Records from a collection:
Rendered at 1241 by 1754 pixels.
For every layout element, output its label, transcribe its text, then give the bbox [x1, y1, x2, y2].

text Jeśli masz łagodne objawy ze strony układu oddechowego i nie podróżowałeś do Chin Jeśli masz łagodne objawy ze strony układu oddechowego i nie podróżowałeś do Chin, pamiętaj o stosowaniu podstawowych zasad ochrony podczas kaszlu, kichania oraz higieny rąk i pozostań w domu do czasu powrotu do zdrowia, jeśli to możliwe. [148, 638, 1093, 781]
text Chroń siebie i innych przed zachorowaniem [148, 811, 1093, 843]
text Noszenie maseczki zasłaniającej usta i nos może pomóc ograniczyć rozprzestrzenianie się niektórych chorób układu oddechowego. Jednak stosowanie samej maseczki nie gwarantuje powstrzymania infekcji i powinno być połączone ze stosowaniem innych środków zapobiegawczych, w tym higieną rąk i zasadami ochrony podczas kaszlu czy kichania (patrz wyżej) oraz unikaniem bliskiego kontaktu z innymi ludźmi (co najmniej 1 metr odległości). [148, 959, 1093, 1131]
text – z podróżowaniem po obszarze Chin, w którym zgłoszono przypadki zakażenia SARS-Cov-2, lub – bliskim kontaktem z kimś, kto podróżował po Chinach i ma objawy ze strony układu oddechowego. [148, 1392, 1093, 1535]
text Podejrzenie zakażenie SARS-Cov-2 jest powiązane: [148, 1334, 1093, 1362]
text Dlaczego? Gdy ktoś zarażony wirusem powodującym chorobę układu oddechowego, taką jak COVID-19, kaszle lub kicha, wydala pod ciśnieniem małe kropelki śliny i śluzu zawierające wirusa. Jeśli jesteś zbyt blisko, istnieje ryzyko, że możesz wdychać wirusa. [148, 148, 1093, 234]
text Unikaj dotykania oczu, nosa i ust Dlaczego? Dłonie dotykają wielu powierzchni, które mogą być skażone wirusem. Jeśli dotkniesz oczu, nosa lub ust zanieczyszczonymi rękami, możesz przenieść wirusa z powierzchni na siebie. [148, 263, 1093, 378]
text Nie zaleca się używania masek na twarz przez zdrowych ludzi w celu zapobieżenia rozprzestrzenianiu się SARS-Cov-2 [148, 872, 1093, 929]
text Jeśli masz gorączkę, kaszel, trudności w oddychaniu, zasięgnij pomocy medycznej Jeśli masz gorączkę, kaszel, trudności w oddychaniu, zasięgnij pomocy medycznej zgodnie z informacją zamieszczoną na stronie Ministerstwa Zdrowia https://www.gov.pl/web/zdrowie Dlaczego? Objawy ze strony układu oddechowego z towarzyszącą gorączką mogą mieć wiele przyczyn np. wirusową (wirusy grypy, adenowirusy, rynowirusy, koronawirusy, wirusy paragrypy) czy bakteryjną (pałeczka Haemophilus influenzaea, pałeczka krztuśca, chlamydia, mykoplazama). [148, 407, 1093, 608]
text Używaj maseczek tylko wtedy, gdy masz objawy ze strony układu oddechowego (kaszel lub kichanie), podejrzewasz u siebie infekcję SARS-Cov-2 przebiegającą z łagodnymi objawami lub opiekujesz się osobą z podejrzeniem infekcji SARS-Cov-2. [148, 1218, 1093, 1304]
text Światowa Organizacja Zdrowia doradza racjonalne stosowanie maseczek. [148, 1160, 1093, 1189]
...
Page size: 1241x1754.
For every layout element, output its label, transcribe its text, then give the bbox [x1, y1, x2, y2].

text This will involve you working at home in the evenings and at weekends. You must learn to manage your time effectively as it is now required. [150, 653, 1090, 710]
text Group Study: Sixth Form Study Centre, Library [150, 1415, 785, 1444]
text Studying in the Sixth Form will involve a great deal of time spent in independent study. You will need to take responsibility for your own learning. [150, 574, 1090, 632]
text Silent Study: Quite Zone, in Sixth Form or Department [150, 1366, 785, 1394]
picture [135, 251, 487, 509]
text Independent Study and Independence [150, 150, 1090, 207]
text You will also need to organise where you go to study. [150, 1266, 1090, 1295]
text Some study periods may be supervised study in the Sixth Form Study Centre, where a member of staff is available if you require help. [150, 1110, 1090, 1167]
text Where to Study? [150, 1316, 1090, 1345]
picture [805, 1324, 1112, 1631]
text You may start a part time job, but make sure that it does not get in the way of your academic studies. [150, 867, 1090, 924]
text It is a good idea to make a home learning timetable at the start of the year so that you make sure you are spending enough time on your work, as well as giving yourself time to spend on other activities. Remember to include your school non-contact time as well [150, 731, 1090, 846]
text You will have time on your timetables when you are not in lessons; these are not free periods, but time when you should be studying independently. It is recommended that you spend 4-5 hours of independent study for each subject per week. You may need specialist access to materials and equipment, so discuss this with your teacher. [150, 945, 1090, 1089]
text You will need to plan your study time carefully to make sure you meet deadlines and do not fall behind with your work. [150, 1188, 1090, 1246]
...
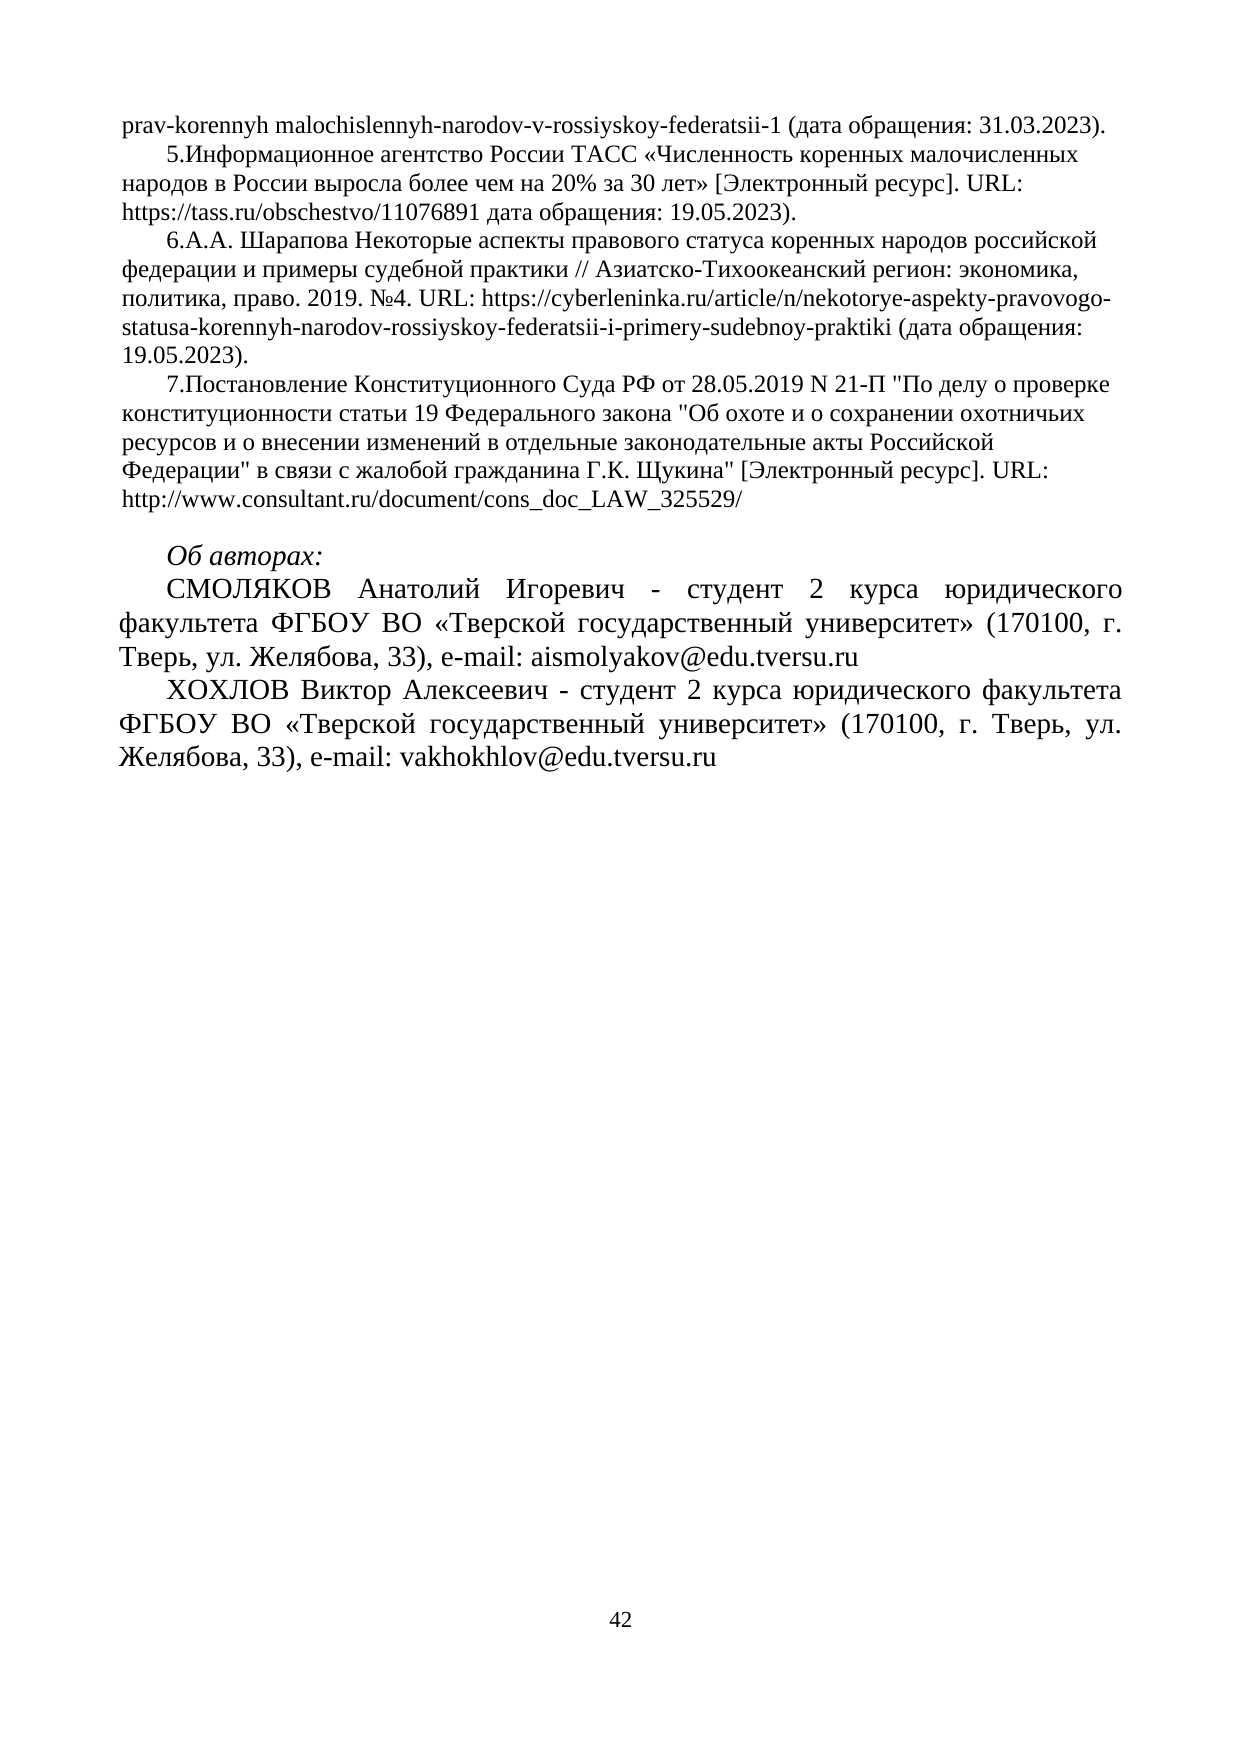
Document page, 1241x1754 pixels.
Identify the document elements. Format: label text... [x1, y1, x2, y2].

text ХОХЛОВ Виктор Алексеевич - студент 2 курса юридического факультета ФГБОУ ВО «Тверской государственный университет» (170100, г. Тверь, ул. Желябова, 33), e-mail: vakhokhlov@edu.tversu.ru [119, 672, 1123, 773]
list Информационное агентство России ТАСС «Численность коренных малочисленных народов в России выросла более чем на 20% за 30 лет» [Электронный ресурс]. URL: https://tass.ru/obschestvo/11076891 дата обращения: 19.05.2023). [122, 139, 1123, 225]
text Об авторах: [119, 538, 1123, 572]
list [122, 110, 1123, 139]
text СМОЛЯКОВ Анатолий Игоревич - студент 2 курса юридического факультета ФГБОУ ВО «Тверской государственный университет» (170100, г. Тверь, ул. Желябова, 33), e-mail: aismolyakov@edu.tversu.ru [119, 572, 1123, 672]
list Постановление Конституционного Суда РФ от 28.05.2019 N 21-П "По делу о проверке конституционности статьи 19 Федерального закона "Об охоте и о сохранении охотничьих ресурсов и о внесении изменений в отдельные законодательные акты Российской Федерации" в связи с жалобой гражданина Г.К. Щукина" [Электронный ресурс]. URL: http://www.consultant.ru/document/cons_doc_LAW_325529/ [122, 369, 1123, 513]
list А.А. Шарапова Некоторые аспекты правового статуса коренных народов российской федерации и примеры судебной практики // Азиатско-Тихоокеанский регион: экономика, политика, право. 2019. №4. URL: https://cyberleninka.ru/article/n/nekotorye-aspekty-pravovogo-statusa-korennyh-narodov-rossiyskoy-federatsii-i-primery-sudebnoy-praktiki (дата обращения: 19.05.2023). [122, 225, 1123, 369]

Problem: If a line in the records above holds the string "Тверской", copy it out.

Response to the exercise:
text ХОХЛОВ Виктор Алексеевич - студент 2 курса юридического факультета ФГБОУ ВО «Тверской государственный университет» (170100, г. Тверь, ул. Желябова, 33), e-mail: vakhokhlov@edu.tversu.ru [119, 672, 1123, 773]
text СМОЛЯКОВ Анатолий Игоревич - студент 2 курса юридического факультета ФГБОУ ВО «Тверской государственный университет» (170100, г. Тверь, ул. Желябова, 33), e-mail: aismolyakov@edu.tversu.ru [119, 572, 1123, 672]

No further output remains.